Heroes are those who walk kilometers barefooted, crossing rivers and hiking mountains to teach their students. They make learning conducive no matter how dilapidated or makeshift the classrooms are. Farmers, fisherfolk and backyard growers with little or no government support, who strive to raise crops from borrowed capital despite pests, disasters and calamities, are heroes, too. And so are the all-weather delivery riders, the lowly tricycle drivers, the humble street sweepers, the tireless garbage collectors — they try to make both ends meet no matter the meager salary, harsh working conditions and inhumane treatment they suffer. They all are our unsung heroes.

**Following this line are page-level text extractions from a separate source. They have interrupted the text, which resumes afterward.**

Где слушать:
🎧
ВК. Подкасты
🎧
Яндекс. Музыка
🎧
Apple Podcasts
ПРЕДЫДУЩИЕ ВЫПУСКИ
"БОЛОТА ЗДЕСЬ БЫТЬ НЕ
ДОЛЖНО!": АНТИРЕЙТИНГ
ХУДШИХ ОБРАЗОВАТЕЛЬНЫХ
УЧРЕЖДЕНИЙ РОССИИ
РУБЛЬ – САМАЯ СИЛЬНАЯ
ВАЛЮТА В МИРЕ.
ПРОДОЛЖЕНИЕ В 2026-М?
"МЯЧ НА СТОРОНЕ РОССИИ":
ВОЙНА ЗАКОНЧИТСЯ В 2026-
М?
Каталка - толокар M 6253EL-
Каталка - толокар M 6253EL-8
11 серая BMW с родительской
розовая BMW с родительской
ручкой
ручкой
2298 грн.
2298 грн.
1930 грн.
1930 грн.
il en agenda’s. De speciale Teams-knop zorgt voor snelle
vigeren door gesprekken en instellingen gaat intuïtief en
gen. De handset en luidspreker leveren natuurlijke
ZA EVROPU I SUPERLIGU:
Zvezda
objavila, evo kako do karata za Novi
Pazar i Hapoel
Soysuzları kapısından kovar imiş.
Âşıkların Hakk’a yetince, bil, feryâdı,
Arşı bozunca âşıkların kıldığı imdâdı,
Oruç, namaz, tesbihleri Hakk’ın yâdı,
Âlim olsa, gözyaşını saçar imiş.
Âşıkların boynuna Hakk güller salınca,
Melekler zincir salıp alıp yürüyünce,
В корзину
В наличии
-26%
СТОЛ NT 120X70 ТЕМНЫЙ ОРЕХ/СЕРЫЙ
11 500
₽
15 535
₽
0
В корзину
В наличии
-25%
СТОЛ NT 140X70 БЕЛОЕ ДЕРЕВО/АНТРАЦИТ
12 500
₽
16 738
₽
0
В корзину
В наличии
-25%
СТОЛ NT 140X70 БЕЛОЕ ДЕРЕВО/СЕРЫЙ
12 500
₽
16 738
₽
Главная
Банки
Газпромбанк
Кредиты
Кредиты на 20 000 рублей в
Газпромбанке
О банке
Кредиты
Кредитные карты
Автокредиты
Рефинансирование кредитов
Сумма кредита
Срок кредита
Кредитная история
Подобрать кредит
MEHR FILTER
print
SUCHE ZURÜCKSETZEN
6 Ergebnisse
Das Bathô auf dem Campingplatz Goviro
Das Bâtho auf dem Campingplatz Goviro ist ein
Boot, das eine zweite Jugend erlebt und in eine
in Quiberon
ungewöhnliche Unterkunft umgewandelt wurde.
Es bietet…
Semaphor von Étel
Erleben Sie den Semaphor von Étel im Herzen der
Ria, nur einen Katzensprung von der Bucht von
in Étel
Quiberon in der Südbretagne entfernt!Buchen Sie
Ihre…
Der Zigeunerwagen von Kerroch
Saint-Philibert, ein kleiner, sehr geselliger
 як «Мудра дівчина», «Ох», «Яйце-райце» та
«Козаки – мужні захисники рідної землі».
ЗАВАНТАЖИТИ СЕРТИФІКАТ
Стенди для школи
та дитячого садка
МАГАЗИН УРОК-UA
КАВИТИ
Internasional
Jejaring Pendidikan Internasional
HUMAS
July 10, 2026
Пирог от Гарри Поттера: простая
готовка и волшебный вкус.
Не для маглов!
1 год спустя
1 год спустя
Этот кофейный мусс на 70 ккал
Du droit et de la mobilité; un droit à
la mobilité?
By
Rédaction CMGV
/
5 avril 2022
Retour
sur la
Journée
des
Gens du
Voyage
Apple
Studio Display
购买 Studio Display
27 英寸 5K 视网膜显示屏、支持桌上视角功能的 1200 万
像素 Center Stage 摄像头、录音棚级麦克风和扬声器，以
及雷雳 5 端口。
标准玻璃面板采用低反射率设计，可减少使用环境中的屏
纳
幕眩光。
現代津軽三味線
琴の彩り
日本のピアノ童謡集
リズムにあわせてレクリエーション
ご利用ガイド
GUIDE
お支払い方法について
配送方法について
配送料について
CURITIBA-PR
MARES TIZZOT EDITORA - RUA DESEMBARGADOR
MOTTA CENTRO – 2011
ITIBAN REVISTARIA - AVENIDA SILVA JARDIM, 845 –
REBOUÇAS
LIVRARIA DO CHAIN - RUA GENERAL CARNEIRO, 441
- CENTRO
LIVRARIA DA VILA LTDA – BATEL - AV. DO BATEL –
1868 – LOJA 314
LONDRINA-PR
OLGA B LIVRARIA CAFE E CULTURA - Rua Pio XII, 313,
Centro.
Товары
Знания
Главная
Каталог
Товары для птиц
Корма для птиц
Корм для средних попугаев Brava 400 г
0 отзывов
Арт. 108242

While heroes are known for withstanding difficulties and going the extra mile to accomplish noble deeds and meaningful pursuits to benefit others, they need not suffer and endure hardships all their lives. While they draw satisfaction and sense of purpose from the good they bring to others, our modern-day heroes undoubtedly need help. Medical frontliners need better health benefits so they are able to serve more and perform better. Our overseas Filipino workers deserve competitive employment opportunities so they can come home and contribute their expertise and skills to our own nation-building. The teachers deserve an increase in their salary so they can provide themselves with what they need to educate future generations of professionals. The self-employed and the minimum wage earners are entitled to bigger incomes and better working environments so they can support their families better.

More than honoring our heroes with a non-working holiday, the Philippine government, nongovernment organizations, private companies, and even private citizens acting individually or in groups can do their share to bring honor and dignity to save our modern-day heroes, who need not die before they become heroes. A living hero is better than a dead one set on a pedestal, or a name etched on a marble stone or face cast in a bronze statue.

Now is the time to care for our heroes, more than mere lip service through accolades, titles and a holiday.